Fortunately i found the strength to leave him and after three restraining orders, some time and a lot of rebuilding I am finally starting to recover and get my life back. It can still be hard, i still have nightmares most nights, am constantly on edge and anxious and still get flashbacks among other things but I am engaged to an incredible man who was a friend to me through everything and am at university studying to be a biomedical engineer. I also do work to help others living with chronic pain and have a paid job as a tutor.

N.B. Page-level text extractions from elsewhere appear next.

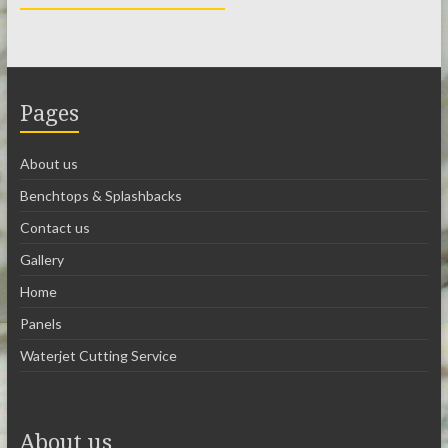
Pages
About us
Benchtops & Splashbacks
Contact us
Gallery
Home
Panels
Waterjet Cutting Service
About us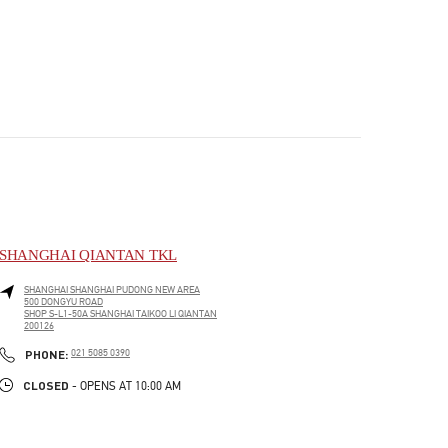
SHANGHAI QIANTAN TKL
SHANGHAI
SHANGHAI
PUDONG NEW AREA
500 DONGYU ROAD
SHOP S-L1-50A SHANGHAI TAIKOO LI QIANTAN
200126
PHONE
PHONE:
021 5085 0390
CLOSED
- OPENS AT
10:00 AM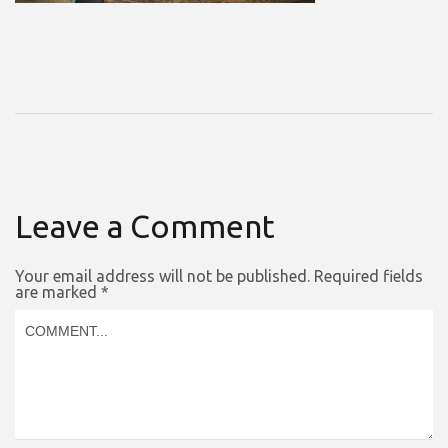
Leave a Comment
Your email address will not be published.
Required fields
are marked
*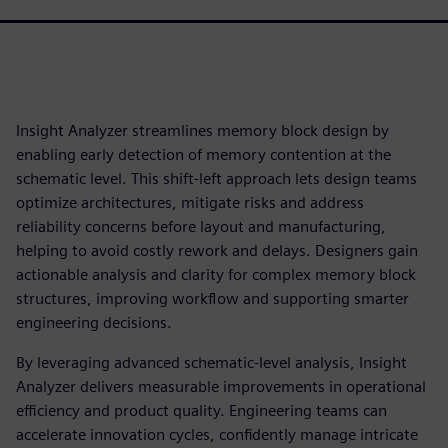
Insight Analyzer streamlines memory block design by
enabling early detection of memory contention at the
schematic level. This shift-left approach lets design teams
optimize architectures, mitigate risks and address
reliability concerns before layout and manufacturing,
helping to avoid costly rework and delays. Designers gain
actionable analysis and clarity for complex memory block
structures, improving workflow and supporting smarter
engineering decisions.
By leveraging advanced schematic-level analysis, Insight
Analyzer delivers measurable improvements in operational
efficiency and product quality. Engineering teams can
accelerate innovation cycles, confidently manage intricate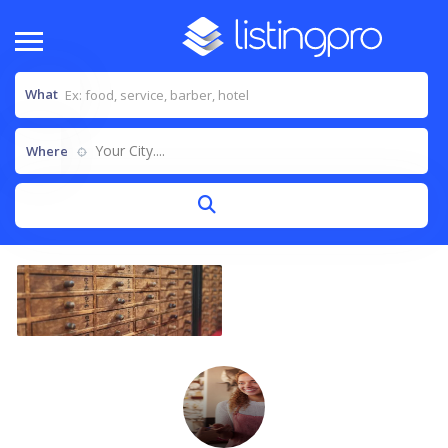
What
Your City....
Where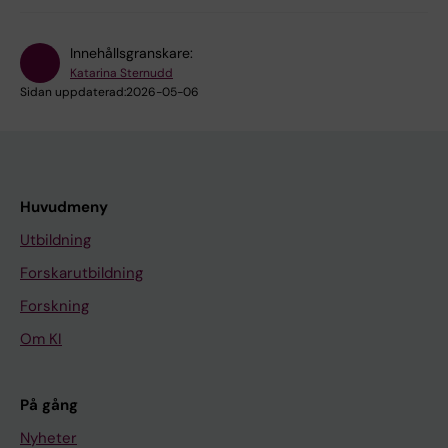
Innehållsgranskare:
Katarina Sternudd
Sidan uppdaterad:
2026-05-06
Huvudmeny
Utbildning
Forskarutbildning
Forskning
Om KI
På gång
Nyheter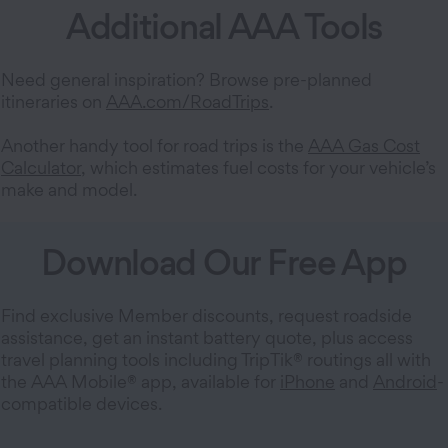
Additional AAA Tools
Need general inspiration? Browse pre-planned
itineraries on
AAA.com/RoadTrips
.
Another handy tool for road trips is the
AAA Gas Cost
Calculator
, which estimates fuel costs for your vehicle’s
make and model.
Download Our Free App
Find exclusive Member discounts, request roadside
assistance, get an instant battery quote, plus access
travel planning tools including TripTik® routings all with
the AAA Mobile® app, available for
iPhone
and
Android
-
compatible devices.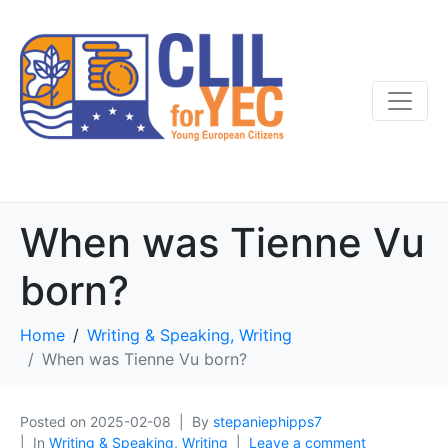
When was Tienne Vu
born?
Home
Writing & Speaking, Writing
When was Tienne Vu born?
Posted on
2025-02-08
By
stepaniephipps7
In
Writing & Speaking, Writing
Leave a comment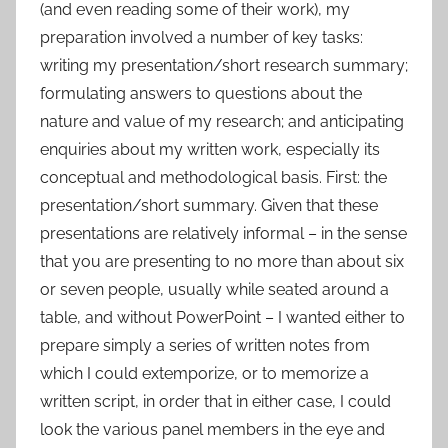
(and even reading some of their work), my
preparation involved a number of key tasks:
writing my presentation/short research summary;
formulating answers to questions about the
nature and value of my research; and anticipating
enquiries about my written work, especially its
conceptual and methodological basis. First: the
presentation/short summary. Given that these
presentations are relatively informal – in the sense
that you are presenting to no more than about six
or seven people, usually while seated around a
table, and without PowerPoint – I wanted either to
prepare simply a series of written notes from
which I could extemporize, or to memorize a
written script, in order that in either case, I could
look the various panel members in the eye and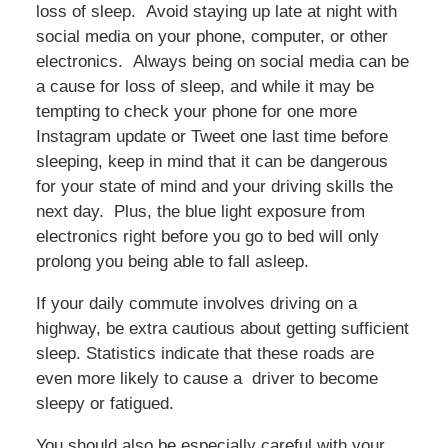
loss of sleep. Avoid staying up late at night with
social media on your phone, computer, or other
electronics. Always being on social media can be
a cause for loss of sleep, and while it may be
tempting to check your phone for one more
Instagram update or Tweet one last time before
sleeping, keep in mind that it can be dangerous
for your state of mind and your driving skills the
next day. Plus, the blue light exposure from
electronics right before you go to bed will only
prolong you being able to fall asleep.
If your daily commute involves driving on a
highway, be extra cautious about getting sufficient
sleep. Statistics indicate that these roads are
even more likely to cause a driver to become
sleepy or fatigued.
You should also be especially careful with your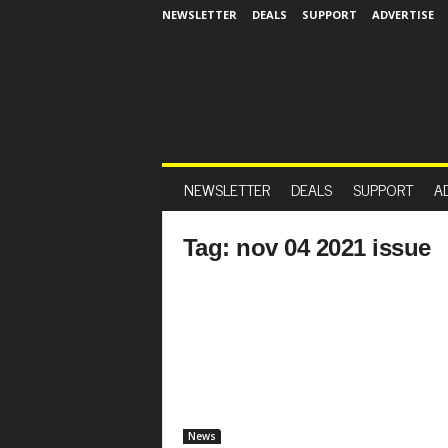
NEWSLETTER
DEALS
SUPPORT
ADVERTISE
NEWSLETTER
DEALS
SUPPORT
A
Tag: nov 04 2021 issue
News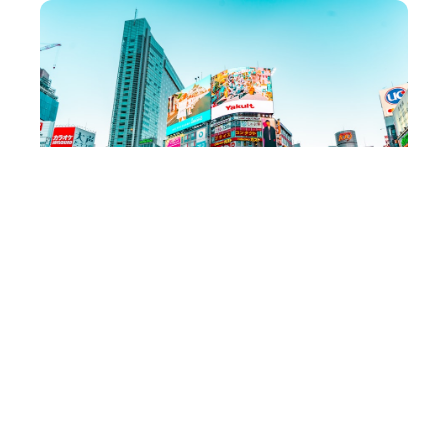
Where to Stay
Budget (under $80/night)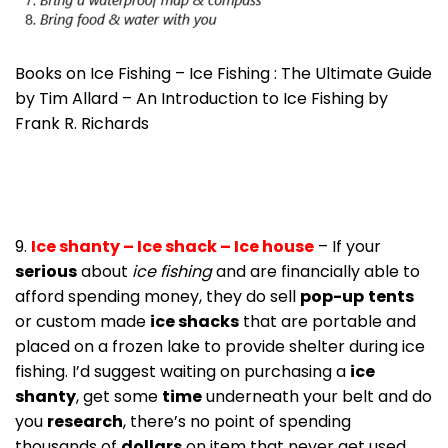
Books on Ice Fishing – Ice Fishing : The Ultimate Guide
by Tim Allard – An Introduction to Ice Fishing by
Frank R. Richards
9.
Ice shanty – Ice shack – Ice house
– If your
serious
about
ice fishing
and are financially able to
afford spending money, they do sell
pop-up
tents
or custom made
ice shacks
that are portable and
placed on a frozen lake to provide shelter during ice
fishing. I’d suggest waiting on purchasing a
ice
shanty
, get some
time
underneath your belt and do
you
research
, there’s no point of spending
thousands of
dollars
on item that never get used.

Sorry for the massive ramble, one i started it just felt good to vent.
 
Really glad you've found us, @Wrieghn . And especially glad you got out of that abusive and controlling situation.

I see a lot of similarities in my past situation with yours that you describe.
This place has been a massive help to me throughout the ups and downs of recovery, so I hope we can be the same to you.
 
So glad to have you here with @Wrieghn but, not glad the reasons that brought you.
I have a somewhat similar background story. We are strong women, for surviving that kind of stuff.
You sound like an amazing person. I hope this community of peers can support you on your journey to wellness.